[[ Exercise data open ]]
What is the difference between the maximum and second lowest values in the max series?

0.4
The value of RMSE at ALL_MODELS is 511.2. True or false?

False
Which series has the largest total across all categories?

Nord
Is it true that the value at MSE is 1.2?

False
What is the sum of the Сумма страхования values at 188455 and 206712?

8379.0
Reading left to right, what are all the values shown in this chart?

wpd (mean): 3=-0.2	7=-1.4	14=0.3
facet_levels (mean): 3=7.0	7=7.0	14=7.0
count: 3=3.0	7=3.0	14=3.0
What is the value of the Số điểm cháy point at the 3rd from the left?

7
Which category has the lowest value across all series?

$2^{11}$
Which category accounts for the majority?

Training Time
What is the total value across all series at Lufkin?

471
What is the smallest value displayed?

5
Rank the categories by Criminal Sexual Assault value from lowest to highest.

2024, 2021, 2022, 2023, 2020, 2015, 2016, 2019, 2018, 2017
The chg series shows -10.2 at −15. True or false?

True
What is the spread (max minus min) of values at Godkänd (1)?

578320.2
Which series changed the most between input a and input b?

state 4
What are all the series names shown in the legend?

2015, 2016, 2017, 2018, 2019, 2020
[[ Exercise data closed ]]
_Exercise:_
Format every line of the entries above as a JSON list of strings, one string per line, leaving out the blank lines.

_Solution to the exercise:_
[
  "What is the difference between the maximum and second lowest values in the max series?",
  "0.4",
  "The value of RMSE at ALL_MODELS is 511.2. True or false?",
  "False",
  "Which series has the largest total across all categories?",
  "Nord",
  "Is it true that the value at MSE is 1.2?",
  "False",
  "What is the sum of the Сумма страхования values at 188455 and 206712?",
  "8379.0",
  "Reading left to right, what are all the values shown in this chart?",
  "wpd (mean): 3=-0.2\t7=-1.4\t14=0.3",
  "facet_levels (mean): 3=7.0\t7=7.0\t14=7.0",
  "count: 3=3.0\t7=3.0\t14=3.0",
  "What is the value of the Số điểm cháy point at the 3rd from the left?",
  "7",
  "Which category has the lowest value across all series?",
  "$2^{11}$",
  "Which category accounts for the majority?",
  "Training Time",
  "What is the total value across all series at Lufkin?",
  "471",
  "What is the smallest value displayed?",
  "5",
  "Rank the categories by Criminal Sexual Assault value from lowest to highest.",
  "2024, 2021, 2022, 2023, 2020, 2015, 2016, 2019, 2018, 2017",
  "The chg series shows -10.2 at −15. True or false?",
  "True",
  "What is the spread (max minus min) of values at Godkänd (1)?",
  "578320.2",
  "Which series changed the most between input a and input b?",
  "state 4",
  "What are all the series names shown in the legend?",
  "2015, 2016, 2017, 2018, 2019, 2020"
]